I appreciate and thank you for the advice.  Since we have no small kids I'd rather stay away from the kiddie pool. Either ocean/mountain view is OK as long as I don't have to pack and switch rooms.


----------



## Quadmaniac (Apr 16, 2013)

Wondering if anyone knows what view the lock offs in the Naia tower are ? I think they had said the majority of the units in that building are dedicated 2 br with some lock offs. 

They confirmed that we are in the Naia in a lock off for both weeks but would not say the view. I know the reservation code on II for 1 week is an OV lock off and the other was a dedicated 2 br OV and exchangers are never guaranteed view, but I thought I remember someone saying that most times Marriott honors the view on the reservation ?

Thanks

Q


----------



## dioxide45 (Apr 16, 2013)

Quadmaniac said:


> Wondering if anyone knows what view the lock offs in the Naia tower are ? I think they had said the majority of the units in that building are dedicated 2 br with some lock offs.
> 
> They confirmed that we are in the Naia in a lock off for both weeks but would not say the view. I know the reservation code on II for 1 week is an OV lock off and the other was a dedicated 2 br OV and exchangers are never guaranteed view, but I thought I remember someone saying that most times Marriott honors the view on the reservation ?
> 
> ...



It isn't that they necessarily keep the view that was on the confirmation. They are really trying to keep people in the type of unit confirmed. So if you are confirmed in to a 2BR lock off OV, then they will try to keep you there. Though not all resort do that. Your situation is a little tricky, you were confirmed in to two OV units but one was dedicated and the other was a lock off.

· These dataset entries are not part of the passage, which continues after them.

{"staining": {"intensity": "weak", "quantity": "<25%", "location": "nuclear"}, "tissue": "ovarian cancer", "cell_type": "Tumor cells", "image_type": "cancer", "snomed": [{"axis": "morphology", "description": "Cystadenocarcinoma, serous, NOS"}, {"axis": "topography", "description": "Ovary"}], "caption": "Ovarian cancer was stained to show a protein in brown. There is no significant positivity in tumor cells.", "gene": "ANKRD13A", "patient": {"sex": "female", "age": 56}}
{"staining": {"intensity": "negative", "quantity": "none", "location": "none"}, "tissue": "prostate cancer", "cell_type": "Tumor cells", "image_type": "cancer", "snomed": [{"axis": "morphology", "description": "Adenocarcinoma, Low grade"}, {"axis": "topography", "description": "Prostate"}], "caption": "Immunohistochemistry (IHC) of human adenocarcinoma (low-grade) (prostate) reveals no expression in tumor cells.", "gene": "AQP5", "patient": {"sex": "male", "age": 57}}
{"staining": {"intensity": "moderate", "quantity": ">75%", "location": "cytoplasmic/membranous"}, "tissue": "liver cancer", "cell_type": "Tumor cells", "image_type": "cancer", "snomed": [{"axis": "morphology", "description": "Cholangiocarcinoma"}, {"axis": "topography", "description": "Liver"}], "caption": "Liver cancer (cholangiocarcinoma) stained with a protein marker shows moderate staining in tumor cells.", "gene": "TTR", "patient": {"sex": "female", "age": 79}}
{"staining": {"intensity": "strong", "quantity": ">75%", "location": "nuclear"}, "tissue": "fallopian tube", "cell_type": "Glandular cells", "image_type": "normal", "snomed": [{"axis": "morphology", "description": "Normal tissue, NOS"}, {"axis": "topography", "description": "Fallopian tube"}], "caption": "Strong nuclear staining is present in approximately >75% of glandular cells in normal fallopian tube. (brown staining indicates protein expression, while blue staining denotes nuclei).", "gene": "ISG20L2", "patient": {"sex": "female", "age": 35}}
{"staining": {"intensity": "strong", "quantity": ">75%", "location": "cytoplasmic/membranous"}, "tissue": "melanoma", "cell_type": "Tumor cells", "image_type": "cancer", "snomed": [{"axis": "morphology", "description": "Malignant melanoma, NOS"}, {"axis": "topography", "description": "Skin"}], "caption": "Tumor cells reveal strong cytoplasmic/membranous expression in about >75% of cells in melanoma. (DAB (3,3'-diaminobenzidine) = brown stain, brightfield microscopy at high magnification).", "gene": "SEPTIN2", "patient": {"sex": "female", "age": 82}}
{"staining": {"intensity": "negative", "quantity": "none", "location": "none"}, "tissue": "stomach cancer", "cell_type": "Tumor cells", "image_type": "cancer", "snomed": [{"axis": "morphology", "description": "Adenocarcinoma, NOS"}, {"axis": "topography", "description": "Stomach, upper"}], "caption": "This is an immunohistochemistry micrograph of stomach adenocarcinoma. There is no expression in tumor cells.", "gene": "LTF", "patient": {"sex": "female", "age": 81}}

Of course you could end up in either an OV lock off or OV dedicated unit. Of course it is possible that when they went through the available units, there wasn't anything in the OV category that would work for two straight weeks, so you could end up in Island View also.


----------



## Quadmaniac (Apr 16, 2013)

dioxide45 said:


> It isn't that they necessarily keep the view that was on the confirmation. They are really trying to keep people in the type of unit confirmed. So if you are confirmed in to a 2BR lock off OV, then they will try to keep you there. Though not all resort do that. Your situation is a little tricky, you were confirmed in to two OV units but one was dedicated and the other was a lock off. Of course you could end up in either an OV lock off or OV dedicated unit. Of course it is possible that when they went through the available units, there wasn't anything in the OV category that would work for two straight weeks, so you could end up in Island View also.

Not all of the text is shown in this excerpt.